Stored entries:
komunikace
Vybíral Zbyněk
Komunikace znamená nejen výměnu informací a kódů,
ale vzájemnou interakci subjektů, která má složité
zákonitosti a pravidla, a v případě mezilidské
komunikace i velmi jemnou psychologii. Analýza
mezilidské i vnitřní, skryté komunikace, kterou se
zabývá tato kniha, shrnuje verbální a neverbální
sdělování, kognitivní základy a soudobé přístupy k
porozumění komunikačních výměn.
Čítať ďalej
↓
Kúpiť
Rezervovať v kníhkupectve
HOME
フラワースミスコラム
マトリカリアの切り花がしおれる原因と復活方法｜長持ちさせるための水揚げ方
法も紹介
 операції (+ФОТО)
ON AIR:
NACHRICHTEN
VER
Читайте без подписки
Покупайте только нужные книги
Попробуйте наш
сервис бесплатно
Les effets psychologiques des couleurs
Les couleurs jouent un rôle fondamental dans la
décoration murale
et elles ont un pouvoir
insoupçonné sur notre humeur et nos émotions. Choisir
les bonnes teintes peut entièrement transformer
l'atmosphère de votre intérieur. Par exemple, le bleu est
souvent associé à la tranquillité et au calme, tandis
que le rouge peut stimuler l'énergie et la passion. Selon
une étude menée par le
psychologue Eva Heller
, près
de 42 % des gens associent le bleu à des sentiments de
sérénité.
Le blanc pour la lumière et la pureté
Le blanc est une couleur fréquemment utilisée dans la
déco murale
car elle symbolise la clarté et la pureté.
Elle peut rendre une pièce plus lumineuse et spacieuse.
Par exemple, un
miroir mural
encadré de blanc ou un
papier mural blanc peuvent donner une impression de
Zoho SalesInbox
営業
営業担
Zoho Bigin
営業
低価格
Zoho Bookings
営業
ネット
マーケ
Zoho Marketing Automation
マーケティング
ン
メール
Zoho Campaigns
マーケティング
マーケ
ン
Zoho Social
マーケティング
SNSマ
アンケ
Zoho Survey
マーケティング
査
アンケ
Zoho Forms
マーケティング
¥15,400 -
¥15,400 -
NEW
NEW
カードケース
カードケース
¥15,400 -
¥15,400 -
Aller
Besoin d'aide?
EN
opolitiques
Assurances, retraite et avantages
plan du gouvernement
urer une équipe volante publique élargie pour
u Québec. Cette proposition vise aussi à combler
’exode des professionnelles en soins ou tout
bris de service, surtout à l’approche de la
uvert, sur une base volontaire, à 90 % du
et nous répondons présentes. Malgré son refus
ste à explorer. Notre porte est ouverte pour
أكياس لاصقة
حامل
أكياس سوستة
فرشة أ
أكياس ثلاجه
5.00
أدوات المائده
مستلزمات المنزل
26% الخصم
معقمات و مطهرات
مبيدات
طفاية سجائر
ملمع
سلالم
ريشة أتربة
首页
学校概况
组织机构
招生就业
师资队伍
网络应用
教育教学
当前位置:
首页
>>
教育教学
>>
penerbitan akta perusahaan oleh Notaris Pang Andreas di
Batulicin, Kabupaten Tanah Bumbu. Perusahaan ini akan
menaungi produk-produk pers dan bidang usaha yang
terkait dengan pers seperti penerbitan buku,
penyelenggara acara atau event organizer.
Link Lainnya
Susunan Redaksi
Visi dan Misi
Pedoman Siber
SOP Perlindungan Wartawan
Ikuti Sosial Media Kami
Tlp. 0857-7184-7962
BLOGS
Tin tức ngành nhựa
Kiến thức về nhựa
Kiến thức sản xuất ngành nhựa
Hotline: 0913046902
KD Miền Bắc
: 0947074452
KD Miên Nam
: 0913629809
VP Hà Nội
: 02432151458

* About this exercise
Copy the data once more. Leave nothing out.

* Exercise answer
komunikace
Vybíral Zbyněk
Komunikace znamená nejen výměnu informací a kódů,
ale vzájemnou interakci subjektů, která má složité
zákonitosti a pravidla, a v případě mezilidské
komunikace i velmi jemnou psychologii. Analýza
mezilidské i vnitřní, skryté komunikace, kterou se
zabývá tato kniha, shrnuje verbální a neverbální
sdělování, kognitivní základy a soudobé přístupy k
porozumění komunikačních výměn.
Čítať ďalej
↓
Kúpiť
Rezervovať v kníhkupectve
HOME
フラワースミスコラム
マトリカリアの切り花がしおれる原因と復活方法｜長持ちさせるための水揚げ方
法も紹介
 операції (+ФОТО)
ON AIR:
NACHRICHTEN
VER
Читайте без подписки
Покупайте только нужные книги
Попробуйте наш
сервис бесплатно
Les effets psychologiques des couleurs
Les couleurs jouent un rôle fondamental dans la
décoration murale
et elles ont un pouvoir
insoupçonné sur notre humeur et nos émotions. Choisir
les bonnes teintes peut entièrement transformer
l'atmosphère de votre intérieur. Par exemple, le bleu est
souvent associé à la tranquillité et au calme, tandis
que le rouge peut stimuler l'énergie et la passion. Selon
une étude menée par le
psychologue Eva Heller
, près
de 42 % des gens associent le bleu à des sentiments de
sérénité.
Le blanc pour la lumière et la pureté
Le blanc est une couleur fréquemment utilisée dans la
déco murale
car elle symbolise la clarté et la pureté.
Elle peut rendre une pièce plus lumineuse et spacieuse.
Par exemple, un
miroir mural
encadré de blanc ou un
papier mural blanc peuvent donner une impression de
Zoho SalesInbox
営業
営業担
Zoho Bigin
営業
低価格
Zoho Bookings
営業
ネット
マーケ
Zoho Marketing Automation
マーケティング
ン
メール
Zoho Campaigns
マーケティング
マーケ
ン
Zoho Social
マーケティング
SNSマ
アンケ
Zoho Survey
マーケティング
査
アンケ
Zoho Forms
マーケティング
¥15,400 -
¥15,400 -
NEW
NEW
カードケース
カードケース
¥15,400 -
¥15,400 -
Aller
Besoin d'aide?
EN
opolitiques
Assurances, retraite et avantages
plan du gouvernement
urer une équipe volante publique élargie pour
u Québec. Cette proposition vise aussi à combler
’exode des professionnelles en soins ou tout
bris de service, surtout à l’approche de la
uvert, sur une base volontaire, à 90 % du
et nous répondons présentes. Malgré son refus
ste à explorer. Notre porte est ouverte pour
أكياس لاصقة
حامل
أكياس سوستة
فرشة أ
أكياس ثلاجه
5.00
أدوات المائده
مستلزمات المنزل
26% الخصم
معقمات و مطهرات
مبيدات
طفاية سجائر
ملمع
سلالم
ريشة أتربة
首页
学校概况
组织机构
招生就业
师资队伍
网络应用
教育教学
当前位置:
首页
>>
教育教学
>>
penerbitan akta perusahaan oleh Notaris Pang Andreas di
Batulicin, Kabupaten Tanah Bumbu. Perusahaan ini akan
menaungi produk-produk pers dan bidang usaha yang
terkait dengan pers seperti penerbitan buku,
penyelenggara acara atau event organizer.
Link Lainnya
Susunan Redaksi
Visi dan Misi
Pedoman Siber
SOP Perlindungan Wartawan
Ikuti Sosial Media Kami
Tlp. 0857-7184-7962
BLOGS
Tin tức ngành nhựa
Kiến thức về nhựa
Kiến thức sản xuất ngành nhựa
Hotline: 0913046902
KD Miền Bắc
: 0947074452
KD Miên Nam
: 0913629809
VP Hà Nội
: 02432151458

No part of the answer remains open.